Le ciblage publicitaire des mineurs ainsi que l’exploitation de données sur le genre, les idées politiques ou l’appartenance religieuse.
– Lourdes amendes –
Les contrevenants s’exposent à de lourdes amendes jusqu’à 6% de leur chiffre annuel mondial, voire à une interdiction d’opérer en Europe en cas de violations graves et répétées.
Le 17 février marque aussi l’entrée en vigueur de ces sanctions potentielles, y compris pour les très grandes plateformes qui étaient déjà soumises au règlement mais pas encore à son volet répressif.
« Le but n’est pas d’imposer des amendes, c’est plutôt que les plateformes changent leurs pratiques, c’est à cela qu’on mesurera le succès de la législation », souligne cependant Alexandre de Streel, codirecteur du groupe de réflexion Center on Regulation in Europe (Cerre).
Si la date du 17 février est importante, les changements de pratiques « prendront du temps, ils ne se décrètent pas par une loi, car il faut changer la culture des utilisateurs et des entreprises », reconnaît cet expert.
Les plateformes, qui ne font pas partie des 22 « très grandes », seront surveillées par l’autorité du pays où elles ont leur établissement principal.

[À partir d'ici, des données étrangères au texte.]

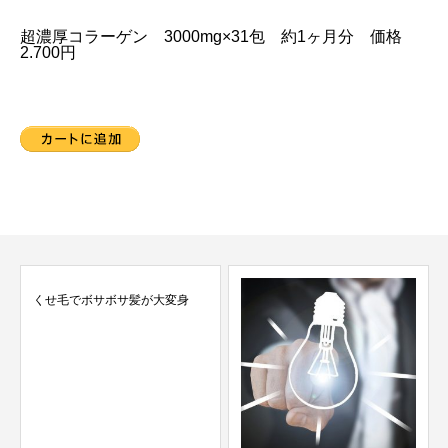
超濃厚コラーゲン 3000mg×31包 約1ヶ月分 価格
2.700円
くせ毛でボサボサ髪が大変身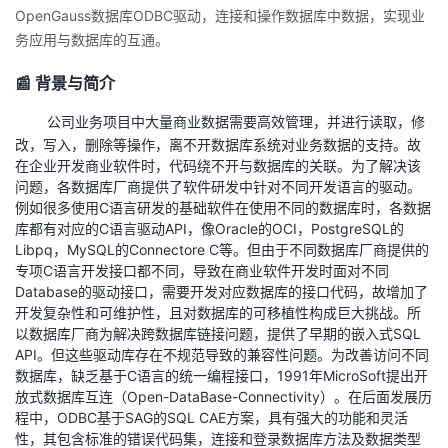
OpenGauss
数据库
ODBC
驱动，连接和操作数据库中数据，实现业
者
务应用与数据库的互通。
📰 背景与简介
我
公司业务项目中大量商业数据需要高效管理，并进行读取，修
的
我
改，写入，删除等操作，离不开数据库系统对业务数据的支持。故
在企业开发商业软件时，代码绕不开与数据库的关联。为了解决该
博
的
我
问题，各数据库厂商提供了软件研发中针对不同开发语言的驱动。
例如很多使用C语言研发的基础软件在使用不同的数据库时，各数据
客
论
的
我
库都有对应的C语言驱动API，像Oracle的OCI，PostgreSQL的
Libpq，MySQL的Connectore C等。但由于不同数据库厂商提供的
专项C语言开发接口都不同，导致在商业软件开发时面对不同
坛
圈
的
我
Database的驱动接口，需要开发对应数据库的接口代码，故增加了
开发复杂性和可维护性，且对数据库的可移植性构成巨大挑战。所
子
直
的
我
以数据库厂商为解决跨数据库链接问题，提供了早期的嵌入式SQL
API。但这些驱动库存在不规范导致的兼容性问题。为改善访问不同
我
播
活
的
数据库，缺乏基于C语言的统一编程接口，1991年MicroSoft提出开
放式数据库互连（Open-DataBase-Connectivity）。在后面发展历
程中，ODBC基于SAG的SQL CAE方案，具有强大的功能和灵活
我
动
关
的
性，其包含标准的错误代码集，连接和登录数据库方法及数据类型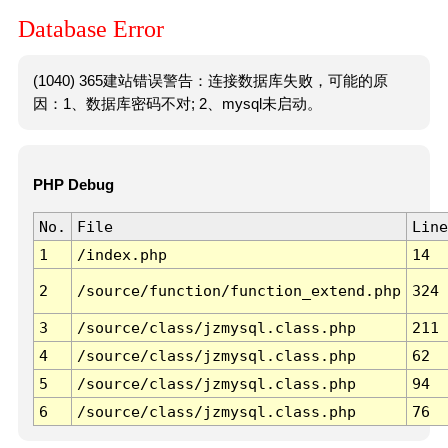
Database Error
(1040) 365建站错误警告：连接数据库失败，可能的原
因：1、数据库密码不对; 2、mysql未启动。
PHP Debug
No.
File
Line
1
/index.php
14
2
/source/function/function_extend.php
324
3
/source/class/jzmysql.class.php
211
4
/source/class/jzmysql.class.php
62
5
/source/class/jzmysql.class.php
94
6
/source/class/jzmysql.class.php
76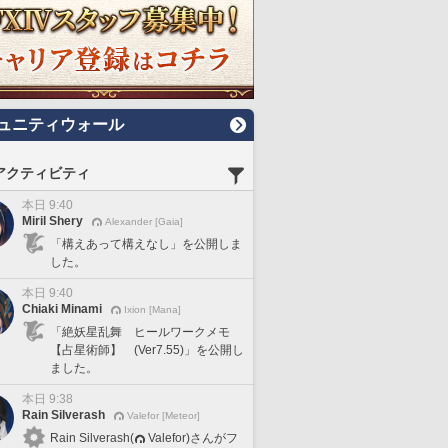
ュニティウォール
アクティビティ
本日 9:40
Miril Shery
Alexander [Gaia]
「構えあって構えなし」を公開しま
した。
本日 9:40
Chiaki Minami
Ixion [Mana]
「絶妖星乱舞 ヒールワークメモ
【占星術師】 (Ver7.55)」を公開し
ました。
本日 9:38
Rain Silverash
Valefor [Meteor]
Rain Silverash(
Valefor)さんがフ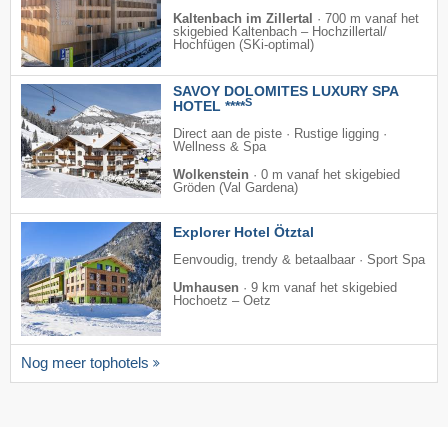
Kaltenbach im Zillertal
·
700 m vanaf het
skigebied Kaltenbach – Hochzillertal/​
Hochfügen (SKi-optimal)
SAVOY DOLOMITES LUXURY SPA
S
HOTEL ****
Direct aan de piste · Rustige ligging ·
Wellness & Spa
Wolkenstein
·
0 m vanaf het skigebied
Gröden (Val Gardena)
Explorer Hotel Ötztal
Eenvoudig, trendy & betaalbaar · Sport Spa
Umhausen
·
9 km vanaf het skigebied
Hochoetz – Oetz
Nog meer tophotels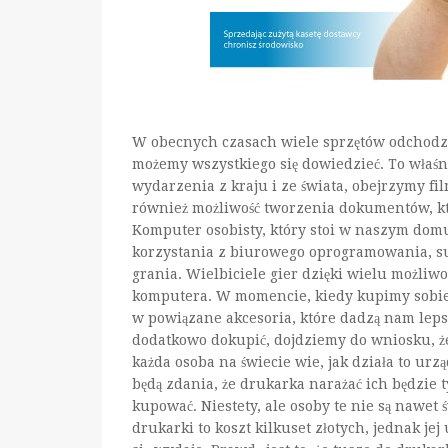
W obecnych czasach wiele sprzętów odchodz
możemy wszystkiego się dowiedzieć. To właś
wydarzenia z kraju i ze świata, obejrzymy f
również możliwość tworzenia dokumentów, kt
Komputer osobisty, który stoi w naszym domu
korzystania z biurowego oprogramowania, su
grania. Wielbiciele gier dzięki wielu możliw
komputera. W momencie, kiedy kupimy sobie
w powiązane akcesoria, które dadzą nam lepsze 
dodatkowo dokupić, dojdziemy do wniosku, że
każda osoba na świecie wie, jak działa to urzą
będą zdania, że drukarka narażać ich będzie t
kupować. Niestety, ale osoby te nie są nawet
drukarki to koszt kilkuset złotych, jednak jej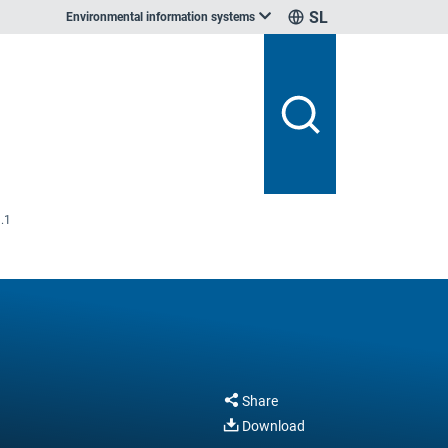
SL
Environmental information systems
1.1
Share
Download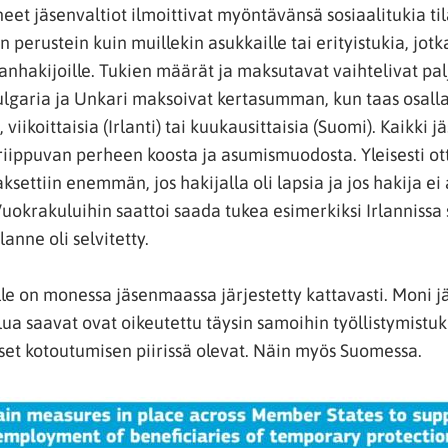
eet jäsenvaltiot ilmoittivat myöntävänsä sosiaalitukia ti
 perustein kuin muillekin asukkaille tai erityistukia, jotk
kanhakijoille. Tukien määrät ja maksutavat vaihtelivat pal
ulgaria ja Unkari maksoivat kertasumman, kun taas osalla
, viikoittaisia (Irlanti) tai kuukausittaisia (Suomi). Kaikki 
iippuvan perheen koosta ja asumismuodosta. Yleisesti o
ksettiin enemmän, jos hakijalla oli lapsia ja jos hakija e
uokrakuluihin saattoi saada tukea esimerkiksi Irlannissa
lanne oli selvitetty.
le on monessa jäsenmaassa järjestetty kattavasti. Moni 
elua saavat ovat oikeutettu täysin samoihin työllistymistuk
et kotoutumisen piirissä olevat. Näin myös Suomessa.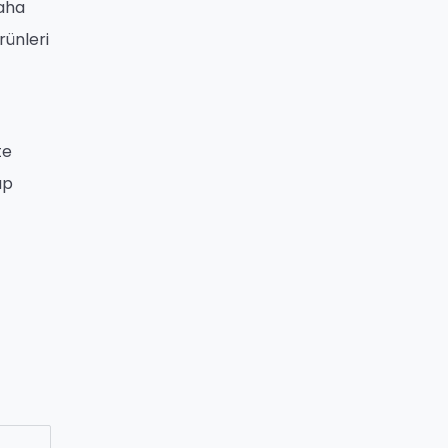
daha
rünleri
te
up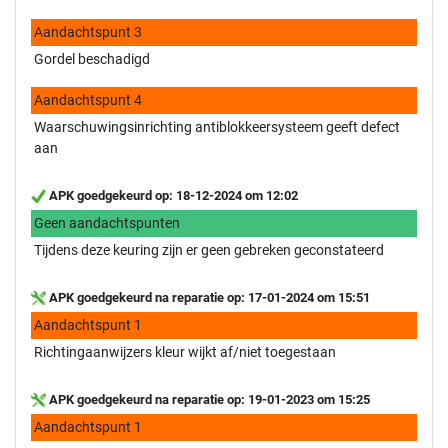
Aandachtspunt 3
Gordel beschadigd
Aandachtspunt 4
Waarschuwingsinrichting antiblokkeersysteem geeft defect
aan
APK goedgekeurd op: 18-12-2024 om 12:02
Geen aandachtspunten
Tijdens deze keuring zijn er geen gebreken geconstateerd
APK goedgekeurd na reparatie op: 17-01-2024 om 15:51
Aandachtspunt 1
Richtingaanwijzers kleur wijkt af/niet toegestaan
APK goedgekeurd na reparatie op: 19-01-2023 om 15:25
Aandachtspunt 1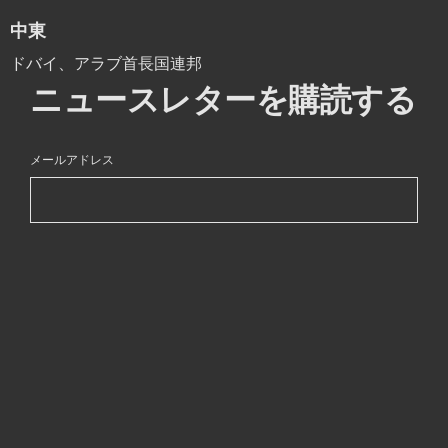
中東
ドバイ、アラブ首長国連邦
ニュースレターを購読する
メールアドレス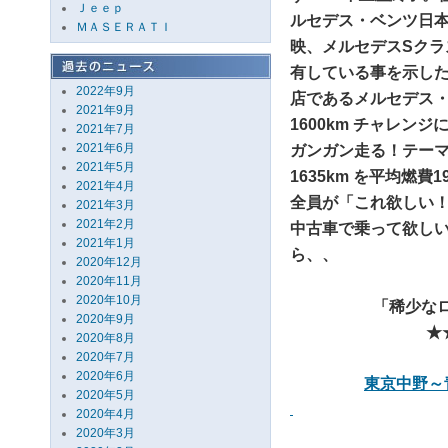
Ｊｅｅｐ
ルセデス・ベンツ日本
ＭＡＳＥＲＡＴＩ
映、メルセデスSク
有している事を示し
2022年9月
店であるメルセデス・
2021年9月
1600km チャレ
2021年7月
2021年6月
ガンガン走る！テー
2021年5月
1635km を平均燃費
2021年4月
全員が「これ欲しい！
2021年3月
2021年2月
中古車で乗って欲し
2021年1月
ら、、
2020年12月
2020年11月
2020年10月
「稀少なロ
2020年9月
★
2020年8月
2020年7月
2020年6月
東京中野～
2020年5月
2020年4月
2020年3月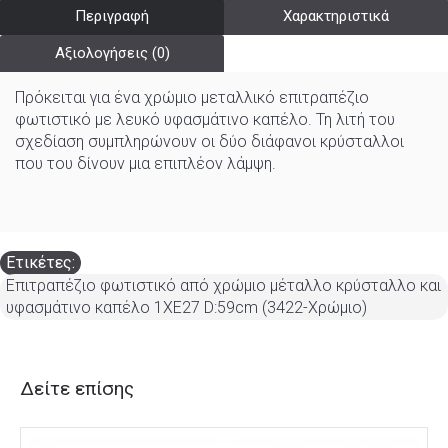
Περιγραφή
Χαρακτηριστικά
Αξιολογήσεις (0)
Πρόκειται για ένα χρώμιο μεταλλικό επιτραπέζιο
φωτιστικό με λευκό υφασμάτινο καπέλο. Τη λιτή του
σχεδίαση συμπληρώνουν οι δύο διάφανοι κρύσταλλοι
που του δίνουν μια επιπλέον λάμψη.
Ετικέτες:
Επιτραπέζιο φωτιστικό από χρώμιο μέταλλο κρύσταλλο και
υφασμάτινο καπέλο 1XE27 D:59cm (3422-Χρώμιο)
Δείτε επίσης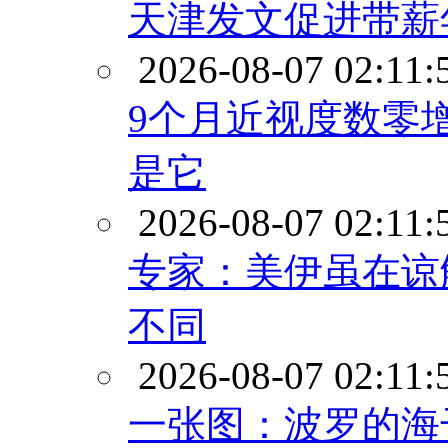
天津发文促进带薪
2026-08-07 02:11:
9个月近视度数零增
是它
2026-08-07 02:11:
专家：美伊虽在谅
不同
2026-08-07 02:11:
一张图：波罗的海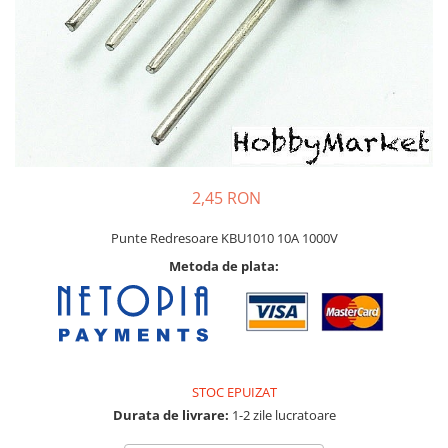
Pat printare
Cap printare
Duze
Extrudere si accesorii
Scule
Rulmenti
CNC si accesorii CNC
2,45 RON
Acumulatori, BMS si accesorii
Punte Redresoare KBU1010 10A 1000V
Acumulatori
Metoda de plata:
BMS
Module balansare
Incarcare, descarcare si afisare
Accesorii baterii si acumulatori
STOC EPUIZAT
Arduino si ESP32
Durata de livrare:
1-2 zile lucratoare
Placi dezvoltare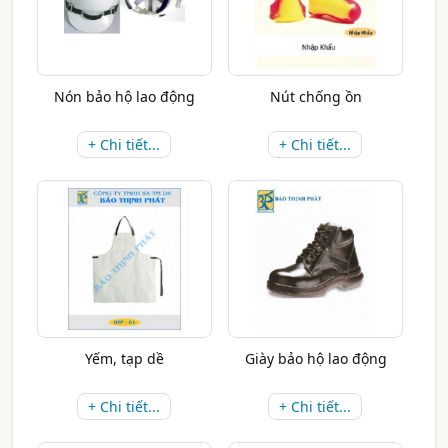
Nón bảo hộ lao động
Nút chống ồn
+ Chi tiết...
+ Chi tiết...
Yếm, tạp dề
Giày bảo hộ lao động
+ Chi tiết...
+ Chi tiết...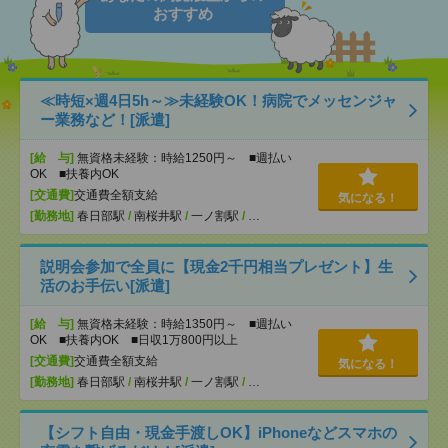
おすすめ
≪時短×週4日5h～≫未経験OK！病院でメッセンジャ
ー業務など！[派遣]
[給 与]
無資格未経験：時給1250円～ ■週払い
OK ■扶養内OK
[交通費]
交通費全額支給
気になる！
[勤務地]
春日部駅
/
南桜井駅
/
一ノ割駅
/
…
説明会参加で全員に【現金2千円相当プレゼント】生
活のお手伝い[派遣]
[給 与]
無資格未経験：時給1350円～ ■週払い
OK ■扶養内OK ■日収1万800円以上
[交通費]
交通費全額支給
気になる！
[勤務地]
春日部駅
/
南桜井駅
/
一ノ割駅
/
…
【シフト自由・現金手渡しOK】iPhoneなどスマホの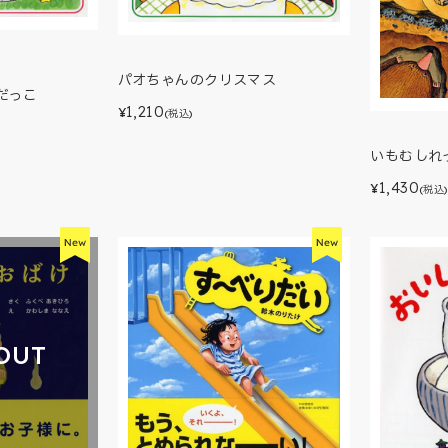
パオちゃんのクリスマス
だっこ
1,210
¥
(税込)
いもむしれ
1,430
¥
(税込)
OUT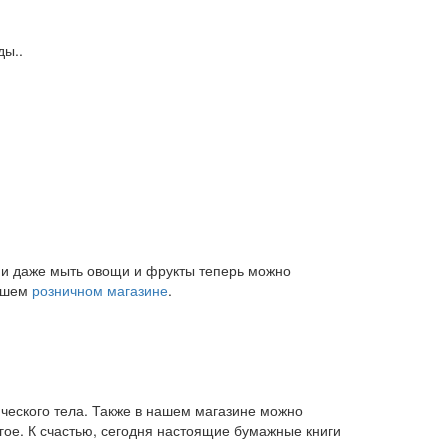
ды..
и и даже мыть овощи и фрукты теперь можно
нашем
розничном магазине
.
ического тела. Также в нашем магазине можно
угое. К счастью, сегодня настоящие бумажные книги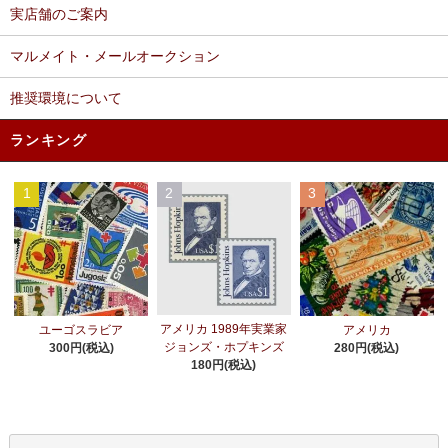
実店舗のご案内
マルメイト・メールオークション
推奨環境について
ランキング
1
2
3
アメリカ 1989年実業家
ユーゴスラビア
アメリカ
ジョンズ・ホプキンズ
300円(税込)
280円(税込)
180円(税込)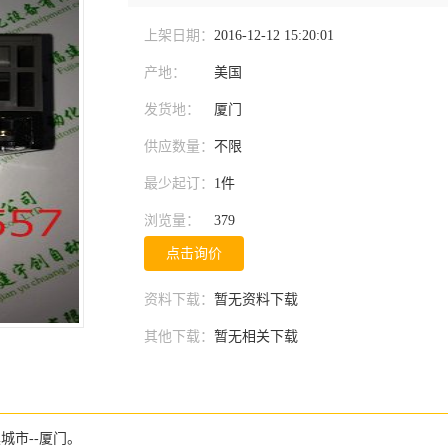
上架日期：
2016-12-12 15:20:01
产地：
美国
发货地：
厦门
供应数量：
不限
最少起订：
1件
浏览量：
379
点击询价
资料下载：
暂无资料下载
其他下载：
暂无相关下载
市--厦门。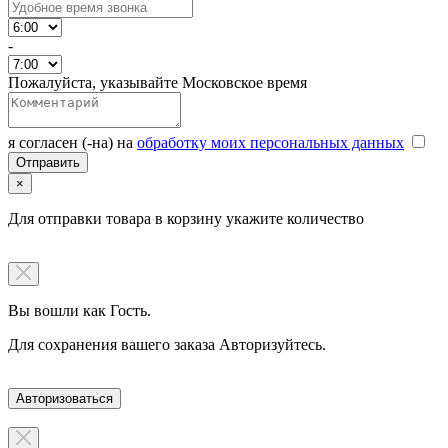
-
Пожалуйста, указывайте Московское время
я согласен (-на) на
обработку моих персональных данных
×
Для отправки товара в корзину укажите количество
Вы вошли как Гость.
Для сохранения вашего заказа Авторизуйтесь.
Авторизоваться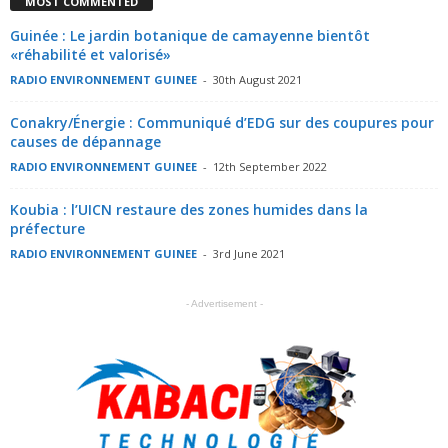
MOST COMMENTED
Guinée : Le jardin botanique de camayenne bientôt
«réhabilité et valorisé»
RADIO ENVIRONNEMENT GUINEE
-
30th August 2021
Conakry/Énergie : Communiqué d’EDG sur des coupures pour
causes de dépannage
RADIO ENVIRONNEMENT GUINEE
-
12th September 2022
Koubia : l’UICN restaure des zones humides dans la
préfecture
RADIO ENVIRONNEMENT GUINEE
-
3rd June 2021
- Advertisement -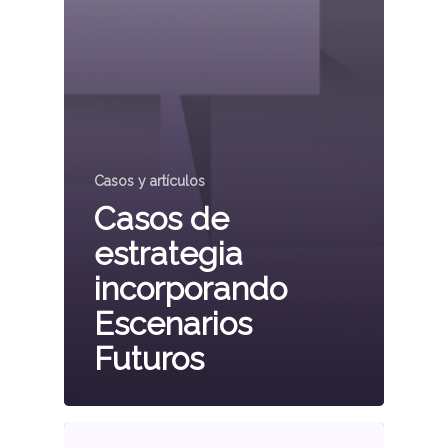
Casos y artículos
Casos de
estrategia
incorporando
Escenarios
Futuros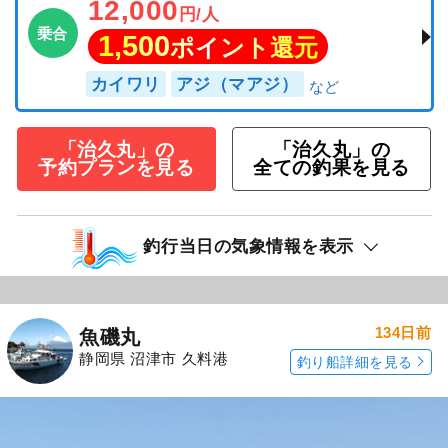
12,000
円/人
乗合
1,500
ポイント還元
カイワリ
アジ（マアジ）
「治久丸」の
「治久丸」の
予約プランを見る
全ての釣果を見る
釣行当日の気象情報を表示
134日前
魚磯丸
静岡県 沼津市 久料港
釣り船詳細を見る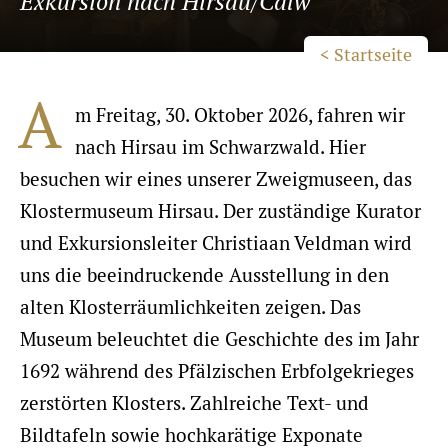
Exkursion nach Hirsau/Calw
< Startseite
A
m Freitag, 30. Oktober 2026, fahren wir
nach Hirsau im Schwarzwald. Hier
besuchen wir eines unserer Zweigmuseen, das
Klostermuseum Hirsau. Der zuständige Kurator
und Exkursionsleiter Christiaan Veldman wird
uns die beeindruckende Ausstellung in den
alten Klosterräumlichkeiten zeigen. Das
Museum beleuchtet die Geschichte des im Jahr
1692 während des Pfälzischen Erbfolgekrieges
zerstörten Klosters. Zahlreiche Text- und
Bildtafeln sowie hochkarätige Exponate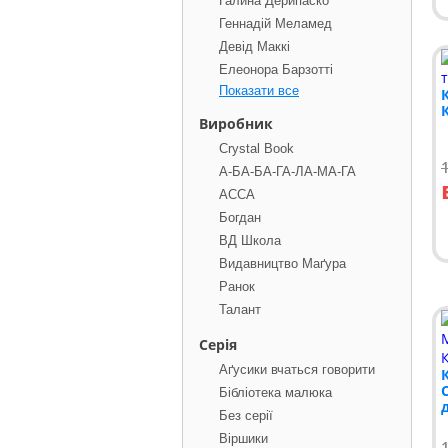
Галина Дерипаско
Геннадій Меламед
Девід Маккі
Елеонора Барзотті
Показати все
Виробник
Crystal Book
А-БА-БА-ГА-ЛА-МА-ГА
АССА
Богдан
ВД Школа
Видавництво Маґура
Ранок
Талант
Серiя
Аґусики вчаться говорити
Бібліотека малюка
Без серії
Віршики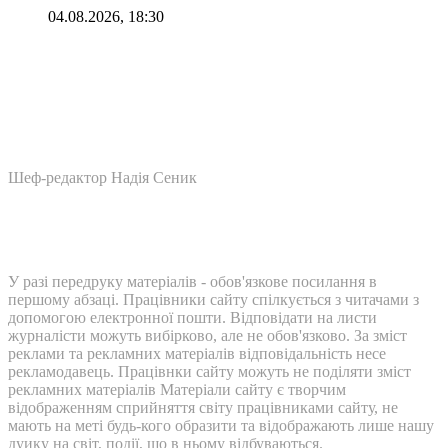
04.08.2026, 18:30
Шеф-редактор Надія Сеник
У разі передруку матеріалів - обов'язкове посилання в
першому абзаці. Працівники сайту спілкується з читачами з
допомогою електронної пошти. Відповідати на листи
журналісти можуть вибірково, але не обов'язково. За зміст
реклами та рекламних матеріалів відповідальність несе
рекламодавець. Працівнки сайту можуть не поділяти зміст
рекламних матеріалів Матеріали сайту є творчим
відображенням сприйняття світу працівниками сайту, не
мають на меті будь-кого образити та відображають лише нашу
дуику на світ, події, що в ньому відбуваються.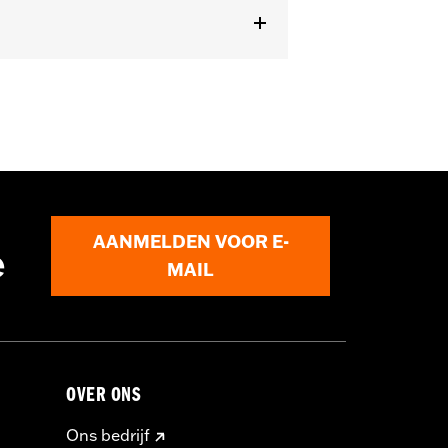
lboom
minderen en de dood of ernstig letsel
AANMELDEN VOOR E-
e
MAIL
ts overbelasten. Als je gecombineerde
dan het laadsysteem van jouw
aan het elektrische systeem van je
accessoires gebruiken.
OVER ONS
Ons bedrijf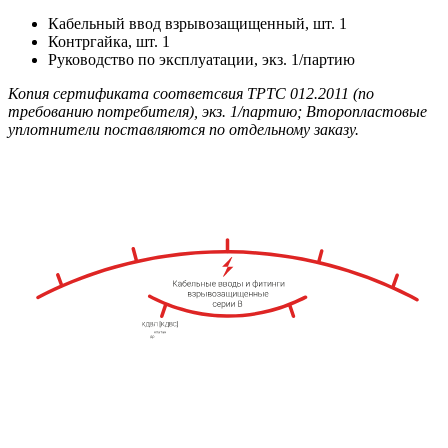
Кабельный ввод взрывозащищенный, шт. 1
Контргайка, шт. 1
Руководство по эксплуатации, экз. 1/партию
Копия сертификата соответсвия ТРТС 012.2011 (по
требованию потребителя), экз. 1/партию; Второпластовые
уплотнители поставляются по отдельному заказу.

Les Etats membres de l’UE avaient jusqu’à samedi pour désigner leur organisme national de régulation afin d’être prêts à faire appliquer les nouvelles règles.
Des dispositions plus strictes restent réservées aux très grands acteurs, dont on estime que la puissance fait peser des risques plus importants. Ces 22 géants ont été désignés sur la base d’un nombre d’utilisateurs actifs en Europe, évalué à plus de 45 millions.
Parmi leurs obligations spécifiques, les très grandes plateformes doivent analyser elles-mêmes les risques liés à l’utilisation de leur service et mettre en place les moyens pour les atténuer.
Elles sont soumises à une transparence accrue, avec l’obligation de fournir au régulateur un accès à leurs algorithmes, et sont auditées une fois par an à leurs propres frais.